DVD changed the equation again. A single shelf in your home could hold a library that would have required an entire room in the Blockbuster era. Netflix, when it launched in 1997, offered 925 DVD titles available by mail. Within a decade, that number exceeded 100,000.

The Streaming Explosion

Then came the digital tipping point. Netflix's streaming service launched in 2007 with roughly 1,000 titles. By 2024, it had ballooned to over 12,000 titles globally (though the US catalog hovers around 6,000 to 7,000 at any given moment). Add in Disney+, Amazon Prime Video, Hulu, Max, Apple TV+, Paramount+, and the dozens of smaller platforms, and a typical American household with five or six subscriptions now has access to somewhere between 50,000 and 100,000 individual pieces of content.

That's more entertainment than existed in any form—broadcast, theatrical, home video—in the entire history of American entertainment before 2010.

The Paradox of Plenty

But something unexpected happened in the age of infinite choice. According to data from Nielsen and various streaming studies, the average person now spends 18 to 22 minutes selecting what to watch before actually pressing play. Some research suggests the average viewer spends more time browsing than viewing. The friction has simply moved from availability to decision-making.

In 2019, a study by the Journal of Consumer Psychology found that when people are given too many options, they experience decision paralysis and lower satisfaction with their final choice. The researchers called it the "paradox of choice." We assume more options make us happier. They often do the opposite.

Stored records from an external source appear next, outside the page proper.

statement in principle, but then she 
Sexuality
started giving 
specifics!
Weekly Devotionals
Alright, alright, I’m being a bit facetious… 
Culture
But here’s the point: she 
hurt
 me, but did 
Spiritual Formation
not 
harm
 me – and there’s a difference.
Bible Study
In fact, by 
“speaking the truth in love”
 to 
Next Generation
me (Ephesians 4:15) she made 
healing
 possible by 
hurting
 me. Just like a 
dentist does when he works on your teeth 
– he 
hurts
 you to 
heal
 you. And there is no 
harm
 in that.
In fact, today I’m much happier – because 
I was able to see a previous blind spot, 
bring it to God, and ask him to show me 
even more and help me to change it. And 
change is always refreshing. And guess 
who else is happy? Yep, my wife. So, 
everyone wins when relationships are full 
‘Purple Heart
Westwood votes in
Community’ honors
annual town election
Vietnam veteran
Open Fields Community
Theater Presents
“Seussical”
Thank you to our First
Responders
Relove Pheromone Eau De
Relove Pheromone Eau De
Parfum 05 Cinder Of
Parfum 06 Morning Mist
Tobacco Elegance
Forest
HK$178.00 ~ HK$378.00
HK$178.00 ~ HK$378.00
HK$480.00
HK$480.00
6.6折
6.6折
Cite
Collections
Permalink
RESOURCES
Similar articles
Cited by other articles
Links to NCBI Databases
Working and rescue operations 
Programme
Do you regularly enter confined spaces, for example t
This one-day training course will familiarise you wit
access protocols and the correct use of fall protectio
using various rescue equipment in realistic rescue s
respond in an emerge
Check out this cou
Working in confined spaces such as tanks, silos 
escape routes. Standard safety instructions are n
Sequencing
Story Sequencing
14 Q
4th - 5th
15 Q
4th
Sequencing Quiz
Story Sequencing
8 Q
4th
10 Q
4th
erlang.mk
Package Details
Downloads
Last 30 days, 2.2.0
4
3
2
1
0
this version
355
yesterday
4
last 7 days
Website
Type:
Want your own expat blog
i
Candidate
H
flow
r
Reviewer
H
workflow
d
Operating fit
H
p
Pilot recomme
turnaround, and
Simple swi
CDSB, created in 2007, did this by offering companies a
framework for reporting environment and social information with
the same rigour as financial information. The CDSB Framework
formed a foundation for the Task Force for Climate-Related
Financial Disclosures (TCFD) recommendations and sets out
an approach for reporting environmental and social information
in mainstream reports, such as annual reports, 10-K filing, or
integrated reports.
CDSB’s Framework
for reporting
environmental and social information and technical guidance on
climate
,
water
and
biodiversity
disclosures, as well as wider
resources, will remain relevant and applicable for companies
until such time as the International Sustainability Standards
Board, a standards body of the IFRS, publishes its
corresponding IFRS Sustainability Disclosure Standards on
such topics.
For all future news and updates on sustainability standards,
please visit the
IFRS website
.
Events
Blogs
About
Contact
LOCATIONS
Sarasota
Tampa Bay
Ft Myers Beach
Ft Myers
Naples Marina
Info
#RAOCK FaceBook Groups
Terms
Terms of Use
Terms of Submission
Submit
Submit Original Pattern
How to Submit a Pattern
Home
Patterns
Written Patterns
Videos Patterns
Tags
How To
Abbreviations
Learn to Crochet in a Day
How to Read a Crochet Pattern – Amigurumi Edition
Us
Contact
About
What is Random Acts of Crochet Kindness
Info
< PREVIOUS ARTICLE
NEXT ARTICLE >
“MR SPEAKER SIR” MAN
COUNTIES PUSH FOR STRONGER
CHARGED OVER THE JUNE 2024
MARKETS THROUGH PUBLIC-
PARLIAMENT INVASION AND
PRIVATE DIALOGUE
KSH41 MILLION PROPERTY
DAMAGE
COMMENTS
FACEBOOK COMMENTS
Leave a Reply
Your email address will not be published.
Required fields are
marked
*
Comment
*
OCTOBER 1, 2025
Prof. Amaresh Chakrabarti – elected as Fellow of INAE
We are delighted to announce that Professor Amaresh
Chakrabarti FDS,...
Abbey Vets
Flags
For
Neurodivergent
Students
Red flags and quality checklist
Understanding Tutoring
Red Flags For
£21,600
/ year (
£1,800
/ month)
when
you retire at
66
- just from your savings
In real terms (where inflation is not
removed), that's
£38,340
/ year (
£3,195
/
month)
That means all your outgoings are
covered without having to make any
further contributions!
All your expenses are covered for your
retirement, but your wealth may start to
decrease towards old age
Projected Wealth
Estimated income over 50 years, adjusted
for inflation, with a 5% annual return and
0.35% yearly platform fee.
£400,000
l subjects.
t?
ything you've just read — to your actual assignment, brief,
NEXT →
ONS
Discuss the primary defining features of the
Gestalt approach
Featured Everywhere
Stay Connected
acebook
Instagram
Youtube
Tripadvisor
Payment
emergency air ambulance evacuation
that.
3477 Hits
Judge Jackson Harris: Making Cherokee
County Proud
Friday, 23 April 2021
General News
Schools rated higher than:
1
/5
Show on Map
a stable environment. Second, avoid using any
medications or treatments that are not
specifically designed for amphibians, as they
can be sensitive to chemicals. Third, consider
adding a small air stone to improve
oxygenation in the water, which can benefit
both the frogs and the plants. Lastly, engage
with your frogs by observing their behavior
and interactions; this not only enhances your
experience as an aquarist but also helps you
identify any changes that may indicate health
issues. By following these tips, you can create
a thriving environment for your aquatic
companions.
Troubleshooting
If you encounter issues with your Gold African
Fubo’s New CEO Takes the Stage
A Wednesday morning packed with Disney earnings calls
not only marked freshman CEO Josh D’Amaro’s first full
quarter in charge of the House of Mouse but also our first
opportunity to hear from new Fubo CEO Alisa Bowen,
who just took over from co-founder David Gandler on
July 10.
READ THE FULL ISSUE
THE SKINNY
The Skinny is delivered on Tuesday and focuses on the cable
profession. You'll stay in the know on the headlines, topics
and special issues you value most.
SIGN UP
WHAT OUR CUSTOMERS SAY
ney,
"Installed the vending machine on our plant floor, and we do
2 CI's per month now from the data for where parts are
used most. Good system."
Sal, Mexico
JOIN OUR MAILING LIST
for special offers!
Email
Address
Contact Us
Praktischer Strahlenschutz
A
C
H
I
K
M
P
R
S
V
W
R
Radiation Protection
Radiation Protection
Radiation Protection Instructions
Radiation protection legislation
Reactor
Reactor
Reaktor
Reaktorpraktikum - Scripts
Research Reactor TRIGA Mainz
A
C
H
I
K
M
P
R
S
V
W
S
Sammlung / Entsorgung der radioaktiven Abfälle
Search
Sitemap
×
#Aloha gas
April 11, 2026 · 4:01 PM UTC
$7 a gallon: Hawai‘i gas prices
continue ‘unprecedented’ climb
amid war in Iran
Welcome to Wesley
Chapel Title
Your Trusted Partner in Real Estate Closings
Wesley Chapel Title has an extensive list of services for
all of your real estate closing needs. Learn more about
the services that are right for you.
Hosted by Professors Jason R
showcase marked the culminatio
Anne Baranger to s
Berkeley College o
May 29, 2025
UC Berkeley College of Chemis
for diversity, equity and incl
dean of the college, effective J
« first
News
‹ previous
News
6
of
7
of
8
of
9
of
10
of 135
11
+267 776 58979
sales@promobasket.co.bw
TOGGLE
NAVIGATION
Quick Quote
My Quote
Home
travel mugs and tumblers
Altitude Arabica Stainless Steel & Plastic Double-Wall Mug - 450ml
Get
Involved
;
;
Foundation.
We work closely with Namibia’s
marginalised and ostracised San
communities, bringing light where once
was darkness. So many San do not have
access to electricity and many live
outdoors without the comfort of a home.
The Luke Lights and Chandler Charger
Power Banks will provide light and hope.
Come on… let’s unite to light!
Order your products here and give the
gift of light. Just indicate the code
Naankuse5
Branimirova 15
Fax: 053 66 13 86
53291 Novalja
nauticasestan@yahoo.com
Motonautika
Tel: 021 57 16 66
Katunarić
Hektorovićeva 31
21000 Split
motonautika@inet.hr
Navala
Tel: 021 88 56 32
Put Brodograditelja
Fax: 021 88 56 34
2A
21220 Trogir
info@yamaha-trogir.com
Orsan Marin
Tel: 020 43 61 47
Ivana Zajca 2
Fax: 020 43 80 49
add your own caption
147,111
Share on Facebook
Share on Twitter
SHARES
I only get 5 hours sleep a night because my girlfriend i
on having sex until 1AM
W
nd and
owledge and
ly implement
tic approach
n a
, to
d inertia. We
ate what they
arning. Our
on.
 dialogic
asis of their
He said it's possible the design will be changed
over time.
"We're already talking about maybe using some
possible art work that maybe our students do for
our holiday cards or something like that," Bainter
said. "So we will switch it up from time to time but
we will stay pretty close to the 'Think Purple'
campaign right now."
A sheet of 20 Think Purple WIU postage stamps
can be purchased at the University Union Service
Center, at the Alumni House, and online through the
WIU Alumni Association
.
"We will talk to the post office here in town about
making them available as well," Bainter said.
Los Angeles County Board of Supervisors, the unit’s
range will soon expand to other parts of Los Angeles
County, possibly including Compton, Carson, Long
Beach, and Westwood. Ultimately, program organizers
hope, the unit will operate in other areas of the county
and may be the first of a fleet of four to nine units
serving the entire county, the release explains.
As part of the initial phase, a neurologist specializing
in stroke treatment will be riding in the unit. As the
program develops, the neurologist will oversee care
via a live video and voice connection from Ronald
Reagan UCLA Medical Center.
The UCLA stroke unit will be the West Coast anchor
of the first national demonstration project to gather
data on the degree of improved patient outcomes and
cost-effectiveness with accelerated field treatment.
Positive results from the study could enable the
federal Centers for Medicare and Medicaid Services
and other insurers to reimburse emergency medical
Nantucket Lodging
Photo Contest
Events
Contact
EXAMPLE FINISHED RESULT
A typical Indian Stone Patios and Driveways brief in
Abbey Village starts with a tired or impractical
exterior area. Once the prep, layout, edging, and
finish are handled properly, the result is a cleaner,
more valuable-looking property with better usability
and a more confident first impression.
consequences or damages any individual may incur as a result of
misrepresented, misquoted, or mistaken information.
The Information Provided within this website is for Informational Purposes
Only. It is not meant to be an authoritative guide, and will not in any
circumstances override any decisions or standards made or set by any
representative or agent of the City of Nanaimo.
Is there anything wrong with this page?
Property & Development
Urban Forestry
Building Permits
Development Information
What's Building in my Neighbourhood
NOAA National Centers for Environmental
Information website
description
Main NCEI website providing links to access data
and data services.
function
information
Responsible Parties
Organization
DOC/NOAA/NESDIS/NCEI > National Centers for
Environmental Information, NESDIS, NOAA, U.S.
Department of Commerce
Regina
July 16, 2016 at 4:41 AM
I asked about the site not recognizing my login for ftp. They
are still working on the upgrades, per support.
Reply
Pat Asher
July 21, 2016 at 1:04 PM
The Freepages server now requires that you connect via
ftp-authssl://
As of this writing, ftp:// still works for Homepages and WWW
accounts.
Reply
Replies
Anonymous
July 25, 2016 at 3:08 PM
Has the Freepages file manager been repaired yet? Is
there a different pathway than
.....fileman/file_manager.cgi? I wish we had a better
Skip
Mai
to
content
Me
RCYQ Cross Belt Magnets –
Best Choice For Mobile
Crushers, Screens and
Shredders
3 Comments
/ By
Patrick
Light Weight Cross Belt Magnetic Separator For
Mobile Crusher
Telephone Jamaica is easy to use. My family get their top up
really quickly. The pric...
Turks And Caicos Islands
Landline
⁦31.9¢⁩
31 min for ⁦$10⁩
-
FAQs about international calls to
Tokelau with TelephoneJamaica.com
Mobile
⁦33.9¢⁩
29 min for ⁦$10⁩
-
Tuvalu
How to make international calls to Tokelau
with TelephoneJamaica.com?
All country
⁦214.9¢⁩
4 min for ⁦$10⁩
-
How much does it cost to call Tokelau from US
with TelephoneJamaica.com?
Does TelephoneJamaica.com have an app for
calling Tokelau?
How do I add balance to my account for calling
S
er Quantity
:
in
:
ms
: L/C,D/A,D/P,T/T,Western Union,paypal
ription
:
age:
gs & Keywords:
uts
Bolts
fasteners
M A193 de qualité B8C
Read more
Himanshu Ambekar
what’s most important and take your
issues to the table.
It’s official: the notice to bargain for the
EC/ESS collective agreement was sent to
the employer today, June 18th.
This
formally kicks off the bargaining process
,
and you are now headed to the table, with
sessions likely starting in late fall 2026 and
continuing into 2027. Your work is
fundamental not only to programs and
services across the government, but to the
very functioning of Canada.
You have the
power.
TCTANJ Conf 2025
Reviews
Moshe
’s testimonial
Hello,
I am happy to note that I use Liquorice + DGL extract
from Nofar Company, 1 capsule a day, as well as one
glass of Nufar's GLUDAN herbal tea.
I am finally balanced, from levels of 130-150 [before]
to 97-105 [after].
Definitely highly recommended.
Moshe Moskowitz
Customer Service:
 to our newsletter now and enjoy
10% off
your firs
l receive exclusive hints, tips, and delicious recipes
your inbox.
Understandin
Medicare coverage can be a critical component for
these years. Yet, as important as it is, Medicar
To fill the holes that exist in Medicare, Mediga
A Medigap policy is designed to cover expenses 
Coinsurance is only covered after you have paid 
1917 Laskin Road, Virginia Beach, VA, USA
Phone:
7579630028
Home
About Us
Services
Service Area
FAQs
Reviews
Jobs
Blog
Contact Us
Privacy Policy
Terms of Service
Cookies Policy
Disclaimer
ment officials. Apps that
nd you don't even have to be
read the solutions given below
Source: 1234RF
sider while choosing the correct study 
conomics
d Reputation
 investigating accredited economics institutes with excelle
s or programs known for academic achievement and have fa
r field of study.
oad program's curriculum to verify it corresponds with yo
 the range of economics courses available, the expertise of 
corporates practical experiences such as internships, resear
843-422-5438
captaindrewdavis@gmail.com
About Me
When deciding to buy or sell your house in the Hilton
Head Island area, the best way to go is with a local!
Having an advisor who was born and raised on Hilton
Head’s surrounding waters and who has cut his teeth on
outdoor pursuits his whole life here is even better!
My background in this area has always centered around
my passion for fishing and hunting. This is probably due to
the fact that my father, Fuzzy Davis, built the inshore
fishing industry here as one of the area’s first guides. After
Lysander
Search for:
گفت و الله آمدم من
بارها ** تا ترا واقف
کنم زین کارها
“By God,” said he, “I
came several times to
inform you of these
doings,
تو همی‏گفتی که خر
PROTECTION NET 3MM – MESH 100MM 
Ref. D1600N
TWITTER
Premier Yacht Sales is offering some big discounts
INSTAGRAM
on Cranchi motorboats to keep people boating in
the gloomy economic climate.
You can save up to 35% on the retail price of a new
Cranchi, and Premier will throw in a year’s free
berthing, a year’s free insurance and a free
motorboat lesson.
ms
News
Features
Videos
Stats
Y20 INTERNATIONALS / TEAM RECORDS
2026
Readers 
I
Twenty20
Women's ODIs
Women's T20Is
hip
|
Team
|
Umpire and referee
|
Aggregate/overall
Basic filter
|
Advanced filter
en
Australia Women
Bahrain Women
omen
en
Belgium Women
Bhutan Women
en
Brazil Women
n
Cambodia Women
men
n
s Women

There's a cognitive load to infinite choice that the seven-channel era never imposed. When your options were limited, you accepted what was available and made the best of it. The scarcity created clarity. Today's abundance has created anxiety.

What We Gained, What We Lost

The shift from broadcast to streaming delivered genuine progress. You're no longer held hostage to a network's programming schedule. You can watch the exact episode you want at 2 a.m. on a Wednesday. That's freedom, and it's real.

But the old system had an accidental virtue: shared cultural moments. When "The Cosby Show" aired on Thursday nights, 30 million Americans watched it together. Everyone at work talked about the same episode on Friday morning. That created a common cultural reference point that transcended geography and social class.

Streaming has fractured that. You watch what you want when you want, which is wonderful until you realize nobody else watched it. Your entertainment experience, once a communal act, is now radically individualized—even solipsistic.

The neighborhood theater, the living room gathered around one television, the water cooler conversation about last night's episode—these weren't merely distribution systems. They were social technologies. They created synchronicity. They made entertainment a shared experience.

The Return to Ritual

Interestingly, streaming services have begun trying to recreate that lost friction. Netflix releases entire seasons at once, but it also releases episodes one per week, forcing viewers back into a schedule. The strategy is partly financial—it extends engagement—but it's also an acknowledgment that unlimited instant access might not be what we actually want.

Some users have begun imposing their own constraints. They subscribe to one service at a time. They commit to watching a series completely before starting another. They turn off autoplay. These are small acts of resistance against the infinite catalog.

The Index Point

What's remarkable about the past 50 years of entertainment consumption is not just how much has changed, but how the nature of choice itself has transformed. We've gone from a system with too little to choose from to a system with too much. The problem remains the same—figuring out what to watch on a Friday night—but the solution has inverted entirely.

In 1975, the constraint was supply. Today, it's attention. And that's a fundamentally different kind of scarcity—one that no amount of additional content can solve.